As one who came out of the late 1970′s as a DBA (data base administrator) religiously putting flat files and hierarchical DBMSs (data base management systems, IMS specifically) to the sword, evangelizing the purity of the CODASYL model and teleprocessing systems. Naturally, I was put to the sword in turn by Code, Date, and relational DBMSs. Later, we fought back with object oriented databases, but being older and wiser, detente reigned. The only good data was analyzed and structured data, fourth normal form (sixth is extreme) at a minimum. All carefully placed in some DBMS so it could be transacted, searched, and reported. Ultimately, this drive to structured data has lead to Business Intelligence (BI, oxymoron, like military intelligence), Corporate Performance Management (CPM) and Executive Dashboards (picture the Elmo dashboard toys you strap to the baby’s crib, spin it, ring it, beep it, Ha ha ha).
Like Galileo, unfortunately, I tasted some forbidden fruit and it has haunted me for years. I was first taunted by the BLOB construct, which allowed unstructured data to be put in a data base container without the DBMS caring what it was, properly tagged the unsearchable could be found, but it was still labor intensive.
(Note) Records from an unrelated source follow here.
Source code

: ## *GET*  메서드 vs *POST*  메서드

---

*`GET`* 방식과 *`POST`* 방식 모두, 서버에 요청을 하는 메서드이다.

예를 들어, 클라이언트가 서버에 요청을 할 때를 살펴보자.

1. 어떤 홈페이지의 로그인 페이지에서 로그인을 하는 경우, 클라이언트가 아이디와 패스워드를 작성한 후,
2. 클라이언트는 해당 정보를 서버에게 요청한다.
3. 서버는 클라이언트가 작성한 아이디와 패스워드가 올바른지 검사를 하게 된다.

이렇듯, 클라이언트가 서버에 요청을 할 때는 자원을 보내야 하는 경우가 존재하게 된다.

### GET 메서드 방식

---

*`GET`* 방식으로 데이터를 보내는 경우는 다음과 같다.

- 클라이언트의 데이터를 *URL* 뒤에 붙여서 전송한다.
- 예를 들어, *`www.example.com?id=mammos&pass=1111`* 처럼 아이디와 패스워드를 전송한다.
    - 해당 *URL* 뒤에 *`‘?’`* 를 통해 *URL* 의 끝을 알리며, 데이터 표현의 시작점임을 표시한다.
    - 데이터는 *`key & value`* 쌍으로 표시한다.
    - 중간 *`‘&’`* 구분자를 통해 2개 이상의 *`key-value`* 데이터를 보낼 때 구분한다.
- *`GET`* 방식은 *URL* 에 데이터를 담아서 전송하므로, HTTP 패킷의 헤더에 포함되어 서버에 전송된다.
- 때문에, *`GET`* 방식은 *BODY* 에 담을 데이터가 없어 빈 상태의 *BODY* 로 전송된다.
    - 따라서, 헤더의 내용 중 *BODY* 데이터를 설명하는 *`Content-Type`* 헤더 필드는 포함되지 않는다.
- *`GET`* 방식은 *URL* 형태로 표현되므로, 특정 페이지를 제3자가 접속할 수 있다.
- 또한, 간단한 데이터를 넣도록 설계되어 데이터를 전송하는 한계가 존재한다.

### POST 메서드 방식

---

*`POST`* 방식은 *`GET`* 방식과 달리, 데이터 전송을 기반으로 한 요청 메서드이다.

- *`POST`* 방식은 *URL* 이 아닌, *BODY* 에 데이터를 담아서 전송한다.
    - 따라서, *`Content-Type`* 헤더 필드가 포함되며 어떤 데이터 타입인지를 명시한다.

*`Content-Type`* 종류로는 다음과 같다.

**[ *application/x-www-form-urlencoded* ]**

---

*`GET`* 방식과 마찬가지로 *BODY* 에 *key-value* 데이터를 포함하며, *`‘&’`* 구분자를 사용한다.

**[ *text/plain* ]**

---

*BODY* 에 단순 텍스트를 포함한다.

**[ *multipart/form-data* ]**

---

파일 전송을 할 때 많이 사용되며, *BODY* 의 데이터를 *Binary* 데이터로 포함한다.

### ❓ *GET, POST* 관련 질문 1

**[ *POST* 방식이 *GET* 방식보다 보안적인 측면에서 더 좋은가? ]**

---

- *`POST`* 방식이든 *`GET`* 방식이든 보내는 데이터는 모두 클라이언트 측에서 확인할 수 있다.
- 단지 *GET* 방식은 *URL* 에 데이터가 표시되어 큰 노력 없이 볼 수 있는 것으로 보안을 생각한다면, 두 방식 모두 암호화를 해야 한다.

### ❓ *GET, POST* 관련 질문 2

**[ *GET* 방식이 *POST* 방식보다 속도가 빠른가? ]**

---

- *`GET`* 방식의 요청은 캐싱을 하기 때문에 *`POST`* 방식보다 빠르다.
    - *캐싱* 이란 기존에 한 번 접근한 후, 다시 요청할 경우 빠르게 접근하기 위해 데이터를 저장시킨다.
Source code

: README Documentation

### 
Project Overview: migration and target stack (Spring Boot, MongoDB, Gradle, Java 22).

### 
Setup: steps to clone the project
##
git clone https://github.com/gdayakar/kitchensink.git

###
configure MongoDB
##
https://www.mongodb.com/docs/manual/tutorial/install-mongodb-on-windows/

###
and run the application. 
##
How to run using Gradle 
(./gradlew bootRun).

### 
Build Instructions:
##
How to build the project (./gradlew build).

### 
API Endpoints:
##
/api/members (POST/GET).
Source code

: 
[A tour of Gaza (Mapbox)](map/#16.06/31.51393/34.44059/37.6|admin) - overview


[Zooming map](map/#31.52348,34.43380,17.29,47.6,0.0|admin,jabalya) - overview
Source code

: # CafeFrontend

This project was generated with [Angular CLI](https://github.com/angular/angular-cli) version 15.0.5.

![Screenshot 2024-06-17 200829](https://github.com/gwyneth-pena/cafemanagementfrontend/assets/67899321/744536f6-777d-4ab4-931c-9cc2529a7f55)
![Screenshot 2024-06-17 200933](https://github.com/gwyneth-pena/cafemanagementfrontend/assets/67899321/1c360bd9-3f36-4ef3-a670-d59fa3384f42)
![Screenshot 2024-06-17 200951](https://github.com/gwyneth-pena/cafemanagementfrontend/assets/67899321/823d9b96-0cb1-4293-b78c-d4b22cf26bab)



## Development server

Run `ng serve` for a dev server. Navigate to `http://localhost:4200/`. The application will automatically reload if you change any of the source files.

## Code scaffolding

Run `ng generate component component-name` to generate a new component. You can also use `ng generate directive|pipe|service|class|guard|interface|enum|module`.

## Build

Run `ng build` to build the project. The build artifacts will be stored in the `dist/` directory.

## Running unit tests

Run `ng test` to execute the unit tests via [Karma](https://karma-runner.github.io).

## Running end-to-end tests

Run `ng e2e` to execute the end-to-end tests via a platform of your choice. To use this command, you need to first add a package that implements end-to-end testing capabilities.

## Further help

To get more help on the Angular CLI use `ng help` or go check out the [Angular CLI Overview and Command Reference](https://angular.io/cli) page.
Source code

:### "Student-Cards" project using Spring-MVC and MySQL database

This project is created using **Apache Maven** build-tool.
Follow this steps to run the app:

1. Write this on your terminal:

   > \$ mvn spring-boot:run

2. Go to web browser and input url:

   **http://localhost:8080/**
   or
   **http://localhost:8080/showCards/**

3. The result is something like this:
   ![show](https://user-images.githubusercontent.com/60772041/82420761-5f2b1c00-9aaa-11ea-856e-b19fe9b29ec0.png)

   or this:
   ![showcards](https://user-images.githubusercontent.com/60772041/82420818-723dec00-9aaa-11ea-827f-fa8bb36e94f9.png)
My second taste came from being one of the sorry set of individuals to develop on Apple’s Newton platform (great haiku, bad handwriting recognition). The development platform and runtime were a rich object soup giving incredible flexibility as to what constituted data and instruction. Now, I am severely tempted by HTML and Search in the guise of Web 2.0 (tie me to the stake and light me up, I confess).
Building out Enterprise Data Models for the average corporation or, even more difficult, Biomedical Data Stores for life sciences are extremely labor intensive, frustrating, and often futile endeavors. The difficulty (cost, time) is directly correlated to the need for precise metadata and ontology. Deriving, documenting, and retrofitting are massive efforts (and definitely not for the ADHD among us, who me?). All of the investment is up front, before the first benefit can be realized (real scary career-wise). However, this is the “right”, dogmatic, safe way to handle data.
This is why our data stores are embarrassing data dumps (landfills, complete with dozers and sea gulls). It is the difficulty and cost of proper classification and maintenance of data in a structured environment that feeds this end. Think of it as data entropy, devolving to the most basic disorganized state. If this basic unstructured state is where data is going, why not just leave it in the “natural” state? Use the human cognitive effort and Web 2.0 tools to promote the best and most useful data to the top of the heap and let the stuff of dubious integrity drop and disappear into the gravel in the bottom of the big data (fish) tank. Rather than spend all that up front investment before the first benefit; the process would be one of steady refinement over time.
The raw data permeating the Web is greater than any structured data store and seems infinite in type and variety. Like the ocean, people dip what they require and interests them with ever increasing success. The rate of evolution of the supporting technology is astronomical. If we could put half the effort into molecule discovery we put into Britney Spears antics the world would be a much better place.